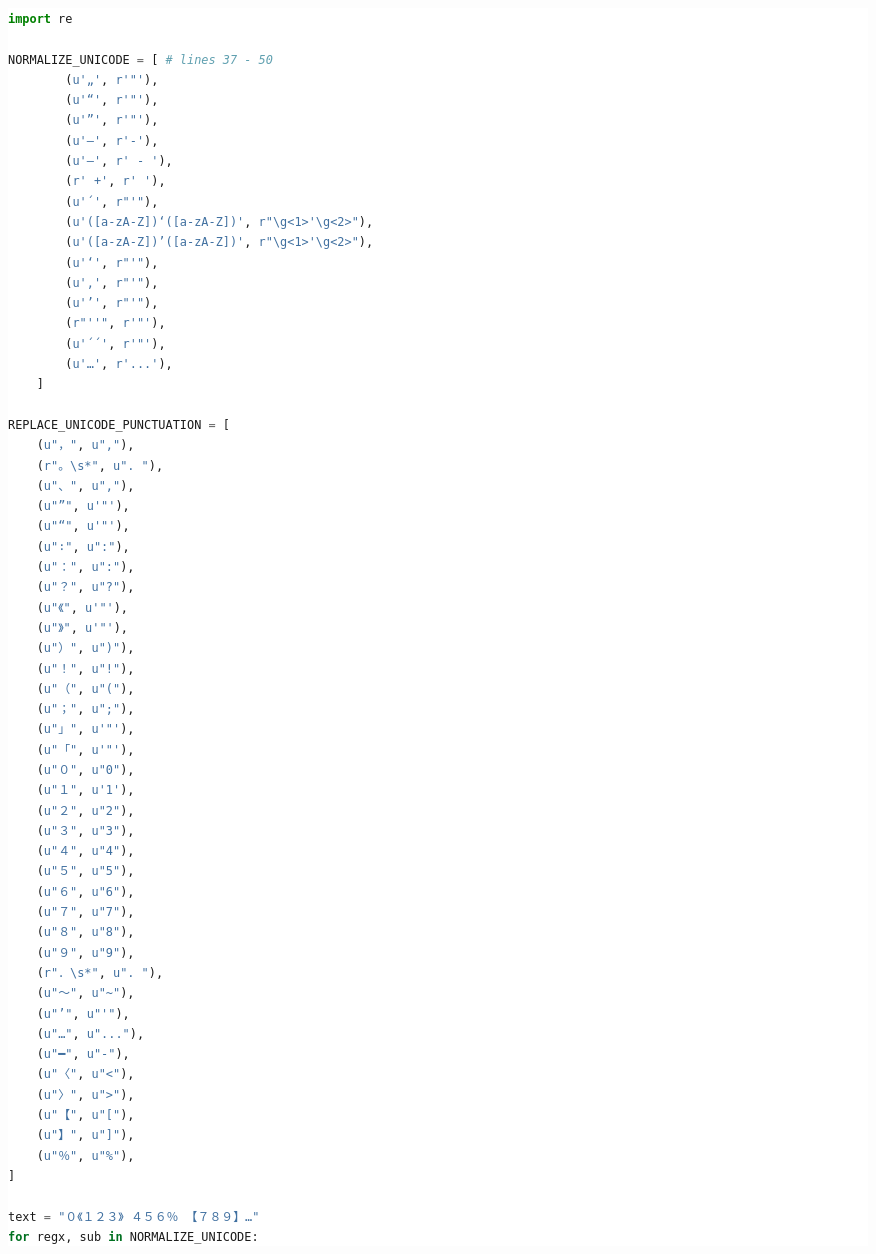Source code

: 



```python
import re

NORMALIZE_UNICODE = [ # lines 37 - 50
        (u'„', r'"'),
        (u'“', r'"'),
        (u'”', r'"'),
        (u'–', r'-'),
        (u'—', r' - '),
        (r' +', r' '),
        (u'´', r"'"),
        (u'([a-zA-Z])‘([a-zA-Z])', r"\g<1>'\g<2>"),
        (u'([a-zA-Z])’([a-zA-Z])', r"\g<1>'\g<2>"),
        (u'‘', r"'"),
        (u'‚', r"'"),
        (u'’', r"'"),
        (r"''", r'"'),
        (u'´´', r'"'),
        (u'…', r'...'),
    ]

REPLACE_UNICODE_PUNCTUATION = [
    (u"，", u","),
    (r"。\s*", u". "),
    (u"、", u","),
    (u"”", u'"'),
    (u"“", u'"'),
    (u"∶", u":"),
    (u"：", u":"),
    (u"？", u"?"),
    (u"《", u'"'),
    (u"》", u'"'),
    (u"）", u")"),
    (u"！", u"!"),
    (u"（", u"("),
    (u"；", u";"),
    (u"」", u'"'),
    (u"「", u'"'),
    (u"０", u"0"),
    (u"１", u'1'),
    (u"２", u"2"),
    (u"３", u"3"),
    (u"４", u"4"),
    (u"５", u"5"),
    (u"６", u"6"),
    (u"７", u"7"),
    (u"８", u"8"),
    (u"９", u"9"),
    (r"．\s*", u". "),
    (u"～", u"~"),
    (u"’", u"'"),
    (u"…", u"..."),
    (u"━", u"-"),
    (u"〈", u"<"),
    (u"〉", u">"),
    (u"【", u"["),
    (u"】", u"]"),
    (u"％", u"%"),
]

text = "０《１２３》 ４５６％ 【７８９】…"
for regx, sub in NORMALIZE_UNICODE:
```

****

Using the data above, write out every line exactly, leaving the images behind.

Reply |
Source code

: 



```python
import re

NORMALIZE_UNICODE = [ # lines 37 - 50
        (u'„', r'"'),
        (u'“', r'"'),
        (u'”', r'"'),
        (u'–', r'-'),
        (u'—', r' - '),
        (r' +', r' '),
        (u'´', r"'"),
        (u'([a-zA-Z])‘([a-zA-Z])', r"\g<1>'\g<2>"),
        (u'([a-zA-Z])’([a-zA-Z])', r"\g<1>'\g<2>"),
        (u'‘', r"'"),
        (u'‚', r"'"),
        (u'’', r"'"),
        (r"''", r'"'),
        (u'´´', r'"'),
        (u'…', r'...'),
    ]

REPLACE_UNICODE_PUNCTUATION = [
    (u"，", u","),
    (r"。\s*", u". "),
    (u"、", u","),
    (u"”", u'"'),
    (u"“", u'"'),
    (u"∶", u":"),
    (u"：", u":"),
    (u"？", u"?"),
    (u"《", u'"'),
    (u"》", u'"'),
    (u"）", u")"),
    (u"！", u"!"),
    (u"（", u"("),
    (u"；", u";"),
    (u"」", u'"'),
    (u"「", u'"'),
    (u"０", u"0"),
    (u"１", u'1'),
    (u"２", u"2"),
    (u"３", u"3"),
    (u"４", u"4"),
    (u"５", u"5"),
    (u"６", u"6"),
    (u"７", u"7"),
    (u"８", u"8"),
    (u"９", u"9"),
    (r"．\s*", u". "),
    (u"～", u"~"),
    (u"’", u"'"),
    (u"…", u"..."),
    (u"━", u"-"),
    (u"〈", u"<"),
    (u"〉", u">"),
    (u"【", u"["),
    (u"】", u"]"),
    (u"％", u"%"),
]

text = "０《１２３》 ４５６％ 【７８９】…"
for regx, sub in NORMALIZE_UNICODE:
```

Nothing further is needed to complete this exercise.